Work required :: Within the listing below, the lines to output run from the one containing "58: (356, 304, 2.17)" through the one containing "15: (796, 89, 2.17)"; copy them exactly and nothing else.

● ● ● ● ●

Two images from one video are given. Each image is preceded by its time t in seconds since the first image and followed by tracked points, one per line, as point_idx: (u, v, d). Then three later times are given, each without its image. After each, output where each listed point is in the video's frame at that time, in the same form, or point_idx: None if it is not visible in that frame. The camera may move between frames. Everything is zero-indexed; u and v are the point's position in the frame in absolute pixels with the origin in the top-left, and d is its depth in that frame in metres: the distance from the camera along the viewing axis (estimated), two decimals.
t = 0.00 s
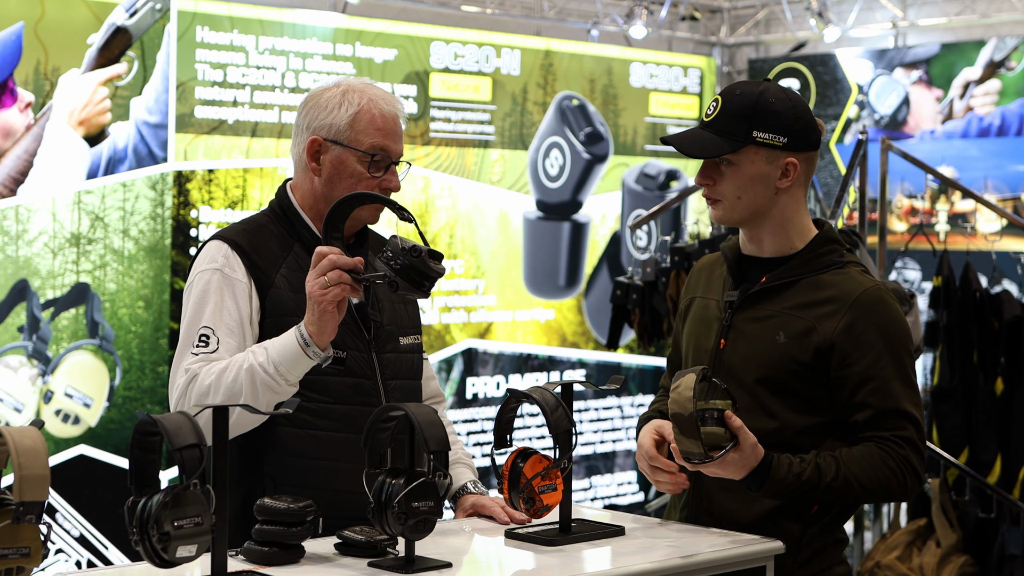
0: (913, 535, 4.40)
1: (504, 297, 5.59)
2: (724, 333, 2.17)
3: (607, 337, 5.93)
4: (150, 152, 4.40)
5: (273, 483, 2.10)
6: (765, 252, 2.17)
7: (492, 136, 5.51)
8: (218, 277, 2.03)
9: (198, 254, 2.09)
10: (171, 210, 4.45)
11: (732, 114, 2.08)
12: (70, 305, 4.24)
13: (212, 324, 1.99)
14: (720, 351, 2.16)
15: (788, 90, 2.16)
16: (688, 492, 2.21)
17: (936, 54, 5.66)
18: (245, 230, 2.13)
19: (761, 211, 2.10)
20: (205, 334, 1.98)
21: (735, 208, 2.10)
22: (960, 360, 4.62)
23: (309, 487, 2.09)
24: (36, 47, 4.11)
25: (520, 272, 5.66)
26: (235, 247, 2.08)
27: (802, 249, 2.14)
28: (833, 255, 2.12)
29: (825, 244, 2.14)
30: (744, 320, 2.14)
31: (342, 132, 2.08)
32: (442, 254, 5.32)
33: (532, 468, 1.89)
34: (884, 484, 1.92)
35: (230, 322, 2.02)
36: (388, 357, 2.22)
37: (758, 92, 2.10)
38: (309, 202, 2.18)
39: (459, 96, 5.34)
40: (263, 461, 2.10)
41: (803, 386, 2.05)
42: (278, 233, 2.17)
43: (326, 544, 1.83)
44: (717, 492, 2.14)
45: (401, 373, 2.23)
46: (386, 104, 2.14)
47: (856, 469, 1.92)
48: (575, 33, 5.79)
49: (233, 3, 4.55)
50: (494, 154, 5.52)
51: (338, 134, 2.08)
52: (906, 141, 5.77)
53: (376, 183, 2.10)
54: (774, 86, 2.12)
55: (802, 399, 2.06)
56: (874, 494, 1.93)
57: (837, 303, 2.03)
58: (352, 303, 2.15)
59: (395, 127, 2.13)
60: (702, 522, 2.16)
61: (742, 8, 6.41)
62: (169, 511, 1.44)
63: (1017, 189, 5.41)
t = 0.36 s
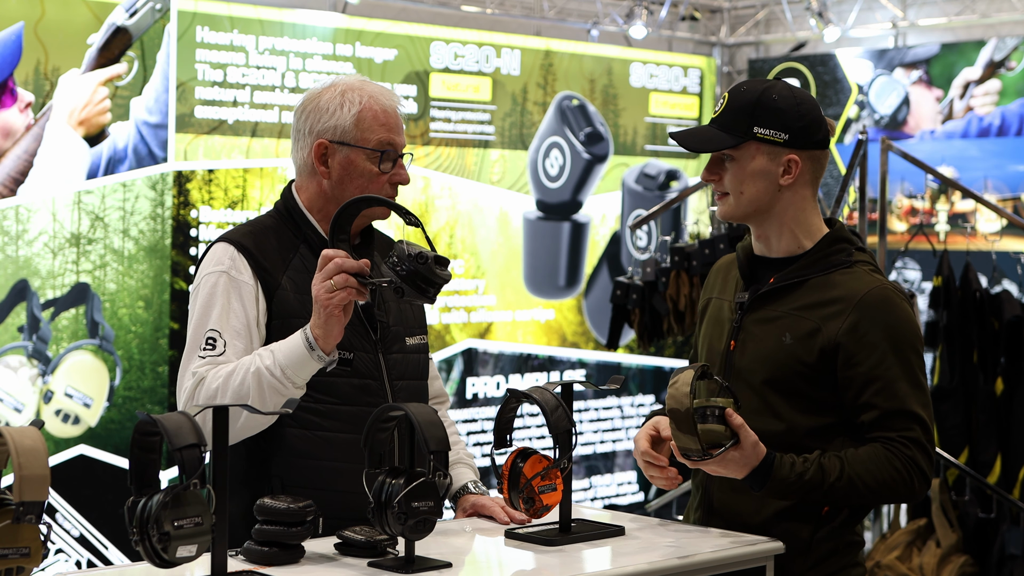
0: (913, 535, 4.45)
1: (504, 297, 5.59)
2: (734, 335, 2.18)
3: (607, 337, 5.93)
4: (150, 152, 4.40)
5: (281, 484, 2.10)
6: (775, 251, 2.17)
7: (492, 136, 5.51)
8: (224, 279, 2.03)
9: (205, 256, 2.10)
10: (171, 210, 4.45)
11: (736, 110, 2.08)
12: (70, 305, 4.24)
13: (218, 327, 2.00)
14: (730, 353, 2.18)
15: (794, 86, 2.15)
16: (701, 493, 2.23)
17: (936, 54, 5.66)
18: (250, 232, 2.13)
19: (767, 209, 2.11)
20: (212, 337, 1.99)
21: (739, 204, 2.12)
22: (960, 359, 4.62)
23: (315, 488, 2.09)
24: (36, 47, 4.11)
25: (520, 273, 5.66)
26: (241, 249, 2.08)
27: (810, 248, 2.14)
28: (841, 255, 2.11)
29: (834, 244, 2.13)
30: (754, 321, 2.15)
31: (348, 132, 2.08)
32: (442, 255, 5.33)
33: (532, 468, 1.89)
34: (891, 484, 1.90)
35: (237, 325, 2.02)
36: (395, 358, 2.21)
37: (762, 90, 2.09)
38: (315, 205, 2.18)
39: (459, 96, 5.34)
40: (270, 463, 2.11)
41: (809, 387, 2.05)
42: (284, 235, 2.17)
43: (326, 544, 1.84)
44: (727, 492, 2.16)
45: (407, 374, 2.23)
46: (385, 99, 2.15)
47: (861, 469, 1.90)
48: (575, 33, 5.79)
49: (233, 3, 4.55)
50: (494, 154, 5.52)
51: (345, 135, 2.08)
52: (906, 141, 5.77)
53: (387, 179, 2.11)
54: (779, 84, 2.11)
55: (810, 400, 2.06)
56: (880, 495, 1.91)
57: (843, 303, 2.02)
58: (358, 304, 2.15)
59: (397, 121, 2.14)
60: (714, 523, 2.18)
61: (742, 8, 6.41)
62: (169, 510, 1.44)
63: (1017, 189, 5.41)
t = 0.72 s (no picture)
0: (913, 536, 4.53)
1: (504, 297, 5.59)
2: (741, 337, 2.18)
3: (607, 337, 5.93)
4: (150, 152, 4.41)
5: (284, 486, 2.10)
6: (780, 251, 2.18)
7: (492, 136, 5.51)
8: (224, 283, 2.03)
9: (206, 259, 2.09)
10: (171, 210, 4.45)
11: (738, 109, 2.09)
12: (70, 305, 4.24)
13: (217, 332, 1.99)
14: (737, 354, 2.18)
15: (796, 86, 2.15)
16: (709, 495, 2.23)
17: (936, 54, 5.66)
18: (252, 233, 2.13)
19: (770, 209, 2.11)
20: (211, 342, 1.98)
21: (743, 205, 2.12)
22: (960, 359, 4.62)
23: (318, 488, 2.09)
24: (36, 47, 4.11)
25: (520, 273, 5.66)
26: (243, 251, 2.08)
27: (815, 248, 2.14)
28: (845, 255, 2.11)
29: (839, 243, 2.13)
30: (760, 323, 2.15)
31: (352, 134, 2.08)
32: (442, 255, 5.33)
33: (532, 468, 1.89)
34: (895, 484, 1.90)
35: (236, 329, 2.02)
36: (396, 359, 2.21)
37: (764, 89, 2.09)
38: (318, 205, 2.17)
39: (459, 96, 5.34)
40: (273, 465, 2.10)
41: (815, 388, 2.05)
42: (287, 236, 2.17)
43: (326, 544, 1.84)
44: (733, 493, 2.16)
45: (409, 374, 2.24)
46: (386, 99, 2.14)
47: (865, 468, 1.90)
48: (575, 33, 5.79)
49: (233, 3, 4.55)
50: (494, 154, 5.52)
51: (349, 136, 2.08)
52: (906, 141, 5.78)
53: (391, 179, 2.12)
54: (783, 84, 2.11)
55: (816, 402, 2.06)
56: (885, 494, 1.91)
57: (847, 303, 2.02)
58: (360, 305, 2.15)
59: (398, 121, 2.14)
60: (721, 524, 2.18)
61: (742, 8, 6.41)
62: (169, 511, 1.44)
63: (1017, 189, 5.41)
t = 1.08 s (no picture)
0: (913, 536, 4.54)
1: (504, 297, 5.58)
2: (744, 335, 2.18)
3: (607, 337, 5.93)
4: (150, 152, 4.40)
5: (280, 487, 2.10)
6: (782, 251, 2.17)
7: (492, 136, 5.51)
8: (210, 287, 2.02)
9: (199, 259, 2.09)
10: (171, 210, 4.45)
11: (739, 108, 2.09)
12: (70, 305, 4.24)
13: (199, 340, 1.98)
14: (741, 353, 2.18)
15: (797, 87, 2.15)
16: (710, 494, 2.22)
17: (936, 54, 5.67)
18: (244, 235, 2.11)
19: (771, 208, 2.11)
20: (191, 350, 1.98)
21: (744, 204, 2.12)
22: (960, 359, 4.62)
23: (318, 488, 2.09)
24: (36, 47, 4.11)
25: (520, 273, 5.66)
26: (234, 254, 2.06)
27: (816, 247, 2.14)
28: (847, 250, 2.11)
29: (841, 241, 2.12)
30: (763, 322, 2.15)
31: (340, 125, 2.11)
32: (442, 254, 5.33)
33: (532, 468, 1.88)
34: (913, 474, 1.87)
35: (219, 334, 1.99)
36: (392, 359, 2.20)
37: (766, 89, 2.10)
38: (310, 205, 2.16)
39: (459, 96, 5.34)
40: (269, 466, 2.09)
41: (816, 387, 2.05)
42: (280, 235, 2.14)
43: (326, 544, 1.84)
44: (734, 492, 2.15)
45: (404, 375, 2.22)
46: (367, 88, 2.18)
47: (886, 457, 1.85)
48: (575, 33, 5.79)
49: (233, 3, 4.55)
50: (494, 154, 5.52)
51: (337, 129, 2.10)
52: (906, 141, 5.78)
53: (383, 165, 2.14)
54: (784, 84, 2.12)
55: (819, 400, 2.05)
56: (905, 485, 1.87)
57: (849, 298, 2.03)
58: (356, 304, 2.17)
59: (382, 109, 2.17)
60: (723, 523, 2.17)
61: (742, 8, 6.40)
62: (169, 511, 1.44)
63: (1017, 189, 5.41)
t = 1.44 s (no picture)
0: (913, 535, 4.47)
1: (504, 297, 5.58)
2: (743, 333, 2.19)
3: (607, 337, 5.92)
4: (150, 152, 4.40)
5: (266, 490, 2.08)
6: (778, 249, 2.17)
7: (492, 136, 5.51)
8: (194, 291, 2.02)
9: (184, 261, 2.09)
10: (171, 211, 4.45)
11: (749, 113, 2.08)
12: (70, 305, 4.24)
13: (181, 344, 1.99)
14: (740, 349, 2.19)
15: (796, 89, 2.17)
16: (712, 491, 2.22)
17: (936, 54, 5.67)
18: (228, 237, 2.09)
19: (778, 210, 2.11)
20: (174, 354, 1.99)
21: (755, 208, 2.10)
22: (960, 359, 4.62)
23: (313, 486, 2.09)
24: (36, 47, 4.11)
25: (520, 273, 5.66)
26: (217, 257, 2.05)
27: (815, 242, 2.14)
28: (846, 246, 2.13)
29: (837, 237, 2.14)
30: (762, 317, 2.16)
31: (324, 124, 2.11)
32: (442, 254, 5.33)
33: (532, 468, 1.88)
34: (911, 462, 1.89)
35: (201, 338, 2.00)
36: (379, 359, 2.20)
37: (772, 92, 2.10)
38: (295, 206, 2.16)
39: (459, 96, 5.34)
40: (255, 469, 2.07)
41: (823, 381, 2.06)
42: (265, 237, 2.13)
43: (326, 544, 1.84)
44: (737, 489, 2.15)
45: (392, 375, 2.21)
46: (351, 86, 2.17)
47: (888, 443, 1.87)
48: (575, 33, 5.79)
49: (233, 3, 4.56)
50: (494, 154, 5.52)
51: (320, 127, 2.11)
52: (906, 141, 5.78)
53: (367, 163, 2.14)
54: (786, 86, 2.13)
55: (821, 394, 2.06)
56: (904, 473, 1.89)
57: (850, 290, 2.04)
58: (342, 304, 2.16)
59: (366, 106, 2.17)
60: (724, 522, 2.16)
61: (742, 8, 6.40)
62: (169, 510, 1.44)
63: (1017, 189, 5.41)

● ● ● ● ●

Response to this task ::
58: (356, 304, 2.17)
59: (382, 109, 2.17)
60: (723, 523, 2.17)
61: (742, 8, 6.40)
62: (169, 511, 1.44)
63: (1017, 189, 5.41)
t = 1.44 s (no picture)
0: (913, 535, 4.47)
1: (504, 297, 5.58)
2: (743, 333, 2.19)
3: (607, 337, 5.92)
4: (150, 152, 4.40)
5: (266, 490, 2.08)
6: (778, 249, 2.17)
7: (492, 136, 5.51)
8: (194, 291, 2.02)
9: (184, 261, 2.09)
10: (171, 211, 4.45)
11: (749, 113, 2.08)
12: (70, 305, 4.24)
13: (181, 344, 1.99)
14: (740, 349, 2.19)
15: (796, 89, 2.17)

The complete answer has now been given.